The thermometer stands at from eighty-eight to ninety-seven in the shade, so that a piece of ice from the steamer, sent as a present by the officers of our ship to their friends and acquaintances, is esteemed a great luxury. White umbrellas are in vogue.

The next steamer will bring out the new Governor and English Bishop, his predecessor being dead. The Spanish consul and vice-consul both died, and the acting French consul has just been decorated by the Spanish Queen for services rendered during the crisis.

The English steamer Pluto is in port, having just returned from St. Helena after the capture of the American bark Orion with eight hundred and fifty slaves. These are apprenticed for a number of years, and a bounty of five pounds or twenty-five dollars her head is paid to the officers of the ship by the English government in addition to the thirty-five shillings per ton upon the hull. The vessels are then condemned and sawn in two. Several such half hulks lie on the beach here. I noticed two American schooners in port, fine rakish looking vessels, appearing as if they were for what they call here the “black-bird trade.” Our American officers, whom I met in the Canary islands, complain that they cannot get prizes, as the English have spies all along the coast and get information, which they can afford to pay for, as John Bull pays such large prize money, while our people pay only in sympathy.
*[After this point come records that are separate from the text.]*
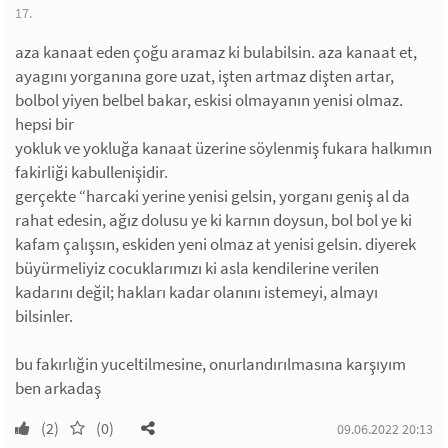
17.
aza kanaat eden çoğu aramaz ki bulabilsin. aza kanaat et,
ayagını yorganına gore uzat, işten artmaz dişten artar,
bolbol yiyen belbel bakar, eskisi olmayanın yenisi olmaz.
hepsi bir
yokluk ve yokluğa kanaat üzerine söylenmiş fukara halkımın
fakirliği kabullenişidir.
gerçekte “harcaki yerine yenisi gelsin, yorganı geniş al da
rahat edesin, ağız dolusu ye ki karnın doysun, bol bol ye ki
kafam çalışsın, eskiden yeni olmaz at yenisi gelsin. diyerek
büyürmeliyiz cocuklarımızı ki asla kendilerine verilen
kadarını değil; hakları kadar olanını istemeyi, almayı
bilsinler.
bu fakırlığin yuceltilmesine, onurlandırılmasına karşıyım
ben arkadaş
(2)
(0)
09.06.2022 20:13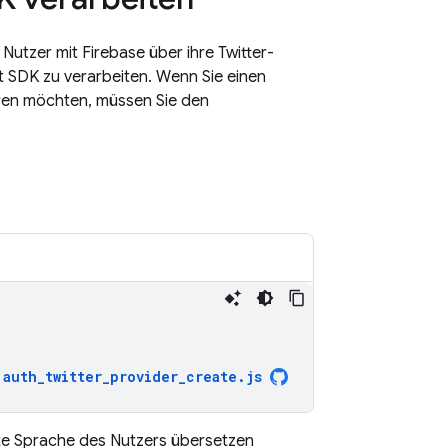
Nutzer mit Firebase über ihre Twitter-
 SDK zu verarbeiten. Wenn Sie einen
eren möchten, müssen Sie den
auth_twitter_provider_create
.
js
te Sprache des Nutzers übersetzen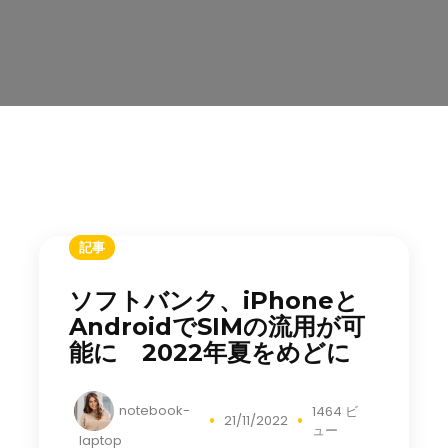
記事
ソフトバンク、iPhoneと
AndroidでSIMの流用が可
能に 2022年夏をめどに
notebook-
1464 ビ
21/11/2022
ュー
laptop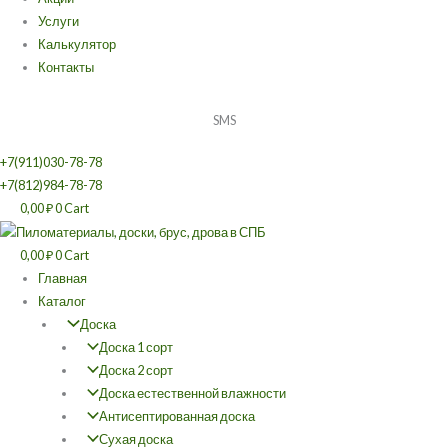
Услуги
Калькулятор
Контакты
SMS
+7(911)030-78-78
+7(812)984-78-78
0,00
₽
0
Cart
0,00
₽
0
Cart
Главная
Каталог
Доска
Доска 1 сорт
Доска 2 сорт
Доска естественной влажности
Антисептированная доска
Сухая доска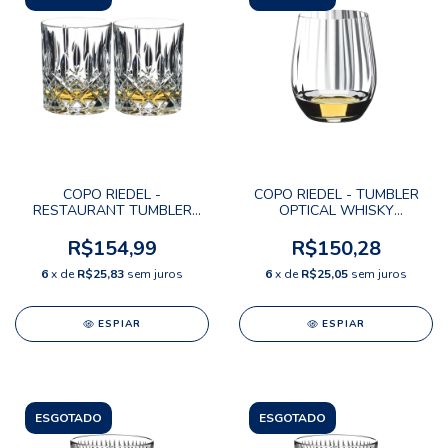
COPO RIEDEL -
COPO RIEDEL - TUMBLER
RESTAURANT TUMBLER
OPTICAL WHISKY
WHISKY SPEY
RESTAURANT
R$154,99
R$150,28
6
x de
R$25,83
sem juros
6
x de
R$25,05
sem juros
ESPIAR
ESPIAR
ESGOTADO
ESGOTADO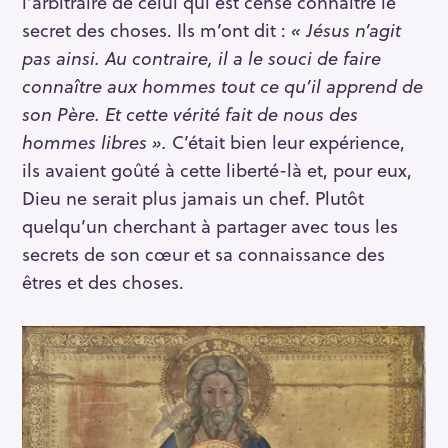
l’arbitraire de celui qui est censé connaître le
secret des choses. Ils m’ont dit :
« Jésus n’agit
pas ainsi. Au contraire, il a le souci de faire
connaître aux hommes tout ce qu’il apprend de
son Père. Et cette vérité fait de nous des
hommes libres ».
C’était bien leur expérience,
ils avaient goûté à cette liberté-là et, pour eux,
Dieu ne serait plus jamais un chef. Plutôt
quelqu’un cherchant à partager avec tous les
secrets de son cœur et sa connaissance des
êtres et des choses.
An amusing incident has just occurred. A negro soldier came on deck and handed me a note. I found he spoke but little English jargon, which the negroes use, and I asked him where he came from. He said he was a captured slave, and now received half-pay for military service. At that moment he recognised a Portuguese passenger as the man who had sold him on the coast. His eye glistened with anger as he spoke to the person, and said, “You sold me.” The Portuguese could not recollect him, as he was one out of one hundred and sixty which he admitted he bought, and sold at a profit of twenty-eight dollars per head. On further conversation, the negro admitted that he was now very glad of the change.

The brig Harris, an American, has lately been taken. The English had watched the vessel for a long time as suspicious, and, in fact, knew what it was up to, but it is policy for them to wait until the negroes are on board; thus they get apprentices and the bounty money. In the evening the Englishman visited the ship, the cargo was already on board, the hatches closed, and some negroes lying on deck, who were reported as native sailors of the coast. The crew were pulling the tails of pigs to make them squeal, to prevent the hearing of noise from the hold, where officers stood with revolvers, threatening the negroes if they did not keep quiet. The hatches were down twenty minutes. The commander left, satisfied that the game was not yet bagged, and went away, when an English captain informed him that he had seen the negroes going on board. Had it not been for this information the American would have been off. He was watched, boarded, and commanded to haul down his flag and give up his papers. The American denied the right to board him, according to treaty. Then, said the commander, I will detain you until I find an American cruizer, and you will be delivered up and tried as a pirate. The effect was produced, and a compromise took place. The Englishman turned his back, the flag was hauled down, and the papers were thrown overboard, officers and men permitted to leave with their effects, and the vessel seized as a prize, without nationality of papers, or flag.